┌──
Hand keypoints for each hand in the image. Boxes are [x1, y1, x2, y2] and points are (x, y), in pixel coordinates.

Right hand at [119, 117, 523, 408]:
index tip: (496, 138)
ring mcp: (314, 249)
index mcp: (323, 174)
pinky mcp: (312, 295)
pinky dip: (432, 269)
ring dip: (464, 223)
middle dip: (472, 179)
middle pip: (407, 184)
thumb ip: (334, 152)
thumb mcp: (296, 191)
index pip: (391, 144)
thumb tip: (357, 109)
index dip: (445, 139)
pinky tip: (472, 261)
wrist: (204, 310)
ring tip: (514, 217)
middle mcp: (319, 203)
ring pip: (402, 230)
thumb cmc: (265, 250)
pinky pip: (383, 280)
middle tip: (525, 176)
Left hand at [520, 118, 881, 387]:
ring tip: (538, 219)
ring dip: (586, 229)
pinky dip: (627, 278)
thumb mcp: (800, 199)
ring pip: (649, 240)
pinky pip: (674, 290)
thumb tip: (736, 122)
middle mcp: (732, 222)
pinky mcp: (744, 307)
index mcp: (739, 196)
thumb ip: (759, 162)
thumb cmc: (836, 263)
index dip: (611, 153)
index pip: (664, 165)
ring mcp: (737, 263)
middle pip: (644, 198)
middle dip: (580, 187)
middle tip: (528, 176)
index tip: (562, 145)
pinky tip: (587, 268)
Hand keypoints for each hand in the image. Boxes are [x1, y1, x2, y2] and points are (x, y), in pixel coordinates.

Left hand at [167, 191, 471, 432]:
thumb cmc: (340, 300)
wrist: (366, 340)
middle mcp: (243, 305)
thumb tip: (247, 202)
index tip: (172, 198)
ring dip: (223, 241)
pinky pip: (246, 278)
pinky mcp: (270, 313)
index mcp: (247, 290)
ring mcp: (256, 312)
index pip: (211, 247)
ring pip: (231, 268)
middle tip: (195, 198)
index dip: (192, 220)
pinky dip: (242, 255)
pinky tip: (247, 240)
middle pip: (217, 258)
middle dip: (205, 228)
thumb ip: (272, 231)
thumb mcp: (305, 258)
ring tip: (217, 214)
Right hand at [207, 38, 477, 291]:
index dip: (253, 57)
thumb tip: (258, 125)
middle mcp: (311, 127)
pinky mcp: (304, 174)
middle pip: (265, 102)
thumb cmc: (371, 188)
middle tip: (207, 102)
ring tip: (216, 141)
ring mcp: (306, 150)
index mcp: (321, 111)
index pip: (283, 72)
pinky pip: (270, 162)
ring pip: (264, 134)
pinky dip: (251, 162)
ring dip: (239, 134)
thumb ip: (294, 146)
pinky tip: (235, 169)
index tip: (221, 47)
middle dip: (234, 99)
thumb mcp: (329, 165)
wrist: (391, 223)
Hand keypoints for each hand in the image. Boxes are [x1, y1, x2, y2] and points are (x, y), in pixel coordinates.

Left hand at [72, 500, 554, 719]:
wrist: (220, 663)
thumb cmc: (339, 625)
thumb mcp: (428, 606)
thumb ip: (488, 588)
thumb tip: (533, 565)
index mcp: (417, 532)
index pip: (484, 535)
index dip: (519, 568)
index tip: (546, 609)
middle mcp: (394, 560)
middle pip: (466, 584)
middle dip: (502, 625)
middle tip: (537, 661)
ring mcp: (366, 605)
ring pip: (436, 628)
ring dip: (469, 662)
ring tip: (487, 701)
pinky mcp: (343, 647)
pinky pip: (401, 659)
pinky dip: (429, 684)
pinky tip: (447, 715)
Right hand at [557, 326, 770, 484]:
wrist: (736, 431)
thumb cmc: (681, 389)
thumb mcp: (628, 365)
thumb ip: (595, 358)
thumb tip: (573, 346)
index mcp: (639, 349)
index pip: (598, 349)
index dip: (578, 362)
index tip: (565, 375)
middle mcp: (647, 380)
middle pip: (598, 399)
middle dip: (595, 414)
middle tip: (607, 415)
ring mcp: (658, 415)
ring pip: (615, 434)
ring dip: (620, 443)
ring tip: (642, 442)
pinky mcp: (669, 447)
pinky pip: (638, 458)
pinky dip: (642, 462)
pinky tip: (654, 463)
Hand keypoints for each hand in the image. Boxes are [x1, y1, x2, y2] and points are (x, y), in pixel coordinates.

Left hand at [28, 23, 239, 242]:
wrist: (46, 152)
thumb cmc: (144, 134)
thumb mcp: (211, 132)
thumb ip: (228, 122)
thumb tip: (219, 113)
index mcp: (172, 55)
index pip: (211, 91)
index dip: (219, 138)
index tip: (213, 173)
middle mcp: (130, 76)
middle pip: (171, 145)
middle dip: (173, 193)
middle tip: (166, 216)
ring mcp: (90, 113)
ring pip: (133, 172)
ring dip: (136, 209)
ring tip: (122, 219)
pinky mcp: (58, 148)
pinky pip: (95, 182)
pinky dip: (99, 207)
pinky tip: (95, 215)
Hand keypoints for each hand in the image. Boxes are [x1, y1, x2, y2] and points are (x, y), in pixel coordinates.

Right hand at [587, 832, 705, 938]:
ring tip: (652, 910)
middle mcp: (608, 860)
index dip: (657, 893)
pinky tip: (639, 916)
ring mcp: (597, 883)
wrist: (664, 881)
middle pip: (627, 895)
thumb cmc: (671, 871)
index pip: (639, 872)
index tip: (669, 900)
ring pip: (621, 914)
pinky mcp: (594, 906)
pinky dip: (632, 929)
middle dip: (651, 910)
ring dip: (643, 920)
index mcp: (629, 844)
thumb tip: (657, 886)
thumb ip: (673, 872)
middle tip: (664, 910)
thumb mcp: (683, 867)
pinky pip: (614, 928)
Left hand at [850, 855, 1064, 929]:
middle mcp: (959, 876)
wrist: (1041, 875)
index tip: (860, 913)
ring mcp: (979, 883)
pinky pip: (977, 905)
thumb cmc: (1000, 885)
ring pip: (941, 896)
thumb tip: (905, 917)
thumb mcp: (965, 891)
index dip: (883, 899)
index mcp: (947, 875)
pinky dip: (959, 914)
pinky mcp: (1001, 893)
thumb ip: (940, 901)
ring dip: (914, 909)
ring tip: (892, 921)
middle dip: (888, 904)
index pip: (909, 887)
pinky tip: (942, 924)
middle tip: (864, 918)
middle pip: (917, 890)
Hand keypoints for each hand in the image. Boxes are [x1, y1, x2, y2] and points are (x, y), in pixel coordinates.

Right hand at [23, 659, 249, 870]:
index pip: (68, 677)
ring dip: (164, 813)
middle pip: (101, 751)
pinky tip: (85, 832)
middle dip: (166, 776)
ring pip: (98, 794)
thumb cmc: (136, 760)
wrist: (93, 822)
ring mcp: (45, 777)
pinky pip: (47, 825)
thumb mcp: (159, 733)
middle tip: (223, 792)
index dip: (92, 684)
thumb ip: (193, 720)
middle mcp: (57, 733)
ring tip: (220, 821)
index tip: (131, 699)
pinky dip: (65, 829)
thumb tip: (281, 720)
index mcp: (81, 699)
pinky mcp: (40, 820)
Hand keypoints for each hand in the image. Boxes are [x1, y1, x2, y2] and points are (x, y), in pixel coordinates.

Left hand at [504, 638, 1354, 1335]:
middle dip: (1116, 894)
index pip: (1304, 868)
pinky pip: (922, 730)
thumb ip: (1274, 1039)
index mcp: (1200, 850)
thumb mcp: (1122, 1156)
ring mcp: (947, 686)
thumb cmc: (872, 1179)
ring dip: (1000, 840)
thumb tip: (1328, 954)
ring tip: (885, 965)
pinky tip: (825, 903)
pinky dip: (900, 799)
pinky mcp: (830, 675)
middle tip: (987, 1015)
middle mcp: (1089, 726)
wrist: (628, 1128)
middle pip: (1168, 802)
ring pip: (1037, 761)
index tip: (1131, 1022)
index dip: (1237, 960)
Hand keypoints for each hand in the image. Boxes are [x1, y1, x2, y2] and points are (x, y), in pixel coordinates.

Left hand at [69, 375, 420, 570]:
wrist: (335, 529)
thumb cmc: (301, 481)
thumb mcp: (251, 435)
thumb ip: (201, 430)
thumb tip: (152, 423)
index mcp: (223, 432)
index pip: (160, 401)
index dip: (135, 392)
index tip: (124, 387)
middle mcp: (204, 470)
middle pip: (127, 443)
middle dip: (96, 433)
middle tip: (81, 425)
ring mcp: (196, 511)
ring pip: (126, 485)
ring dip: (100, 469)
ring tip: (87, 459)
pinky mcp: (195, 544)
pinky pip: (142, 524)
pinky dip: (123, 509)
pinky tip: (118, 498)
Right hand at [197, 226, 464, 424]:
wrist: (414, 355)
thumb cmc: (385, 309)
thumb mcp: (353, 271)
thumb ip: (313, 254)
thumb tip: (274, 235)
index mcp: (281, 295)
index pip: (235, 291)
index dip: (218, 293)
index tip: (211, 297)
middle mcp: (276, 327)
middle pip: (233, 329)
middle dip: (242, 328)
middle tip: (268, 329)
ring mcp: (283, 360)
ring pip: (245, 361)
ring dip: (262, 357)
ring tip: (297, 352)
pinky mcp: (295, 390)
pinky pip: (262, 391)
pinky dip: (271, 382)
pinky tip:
└──
Problem requirements: Using the records above, copy word for word the line with "middle mcp: (1089, 726)", the line with "ring dip: (100, 469)", and every line between them.

Expected answer:
middle mcp: (1089, 726)
wrist: (628, 1128)
middle pip: (1168, 802)
ring pip: (1037, 761)
index tip: (1131, 1022)
index dip: (1237, 960)
Hand keypoints for each hand in the image. Boxes are [x1, y1, x2, y2] and points are (x, y), in pixel coordinates.

Left hand at [69, 375, 420, 570]:
wrist: (335, 529)
thumb cmc: (301, 481)
thumb mcp: (251, 435)
thumb ip: (201, 430)
thumb tip: (152, 423)
index mcp: (223, 432)
index pip: (160, 401)
index dip: (135, 392)
index tip: (124, 387)
middle mcp: (204, 470)
middle pip: (127, 443)
middle dip: (96, 433)
middle tip: (81, 425)
ring mcp: (196, 511)
ring pip: (126, 485)
ring dip: (100, 469)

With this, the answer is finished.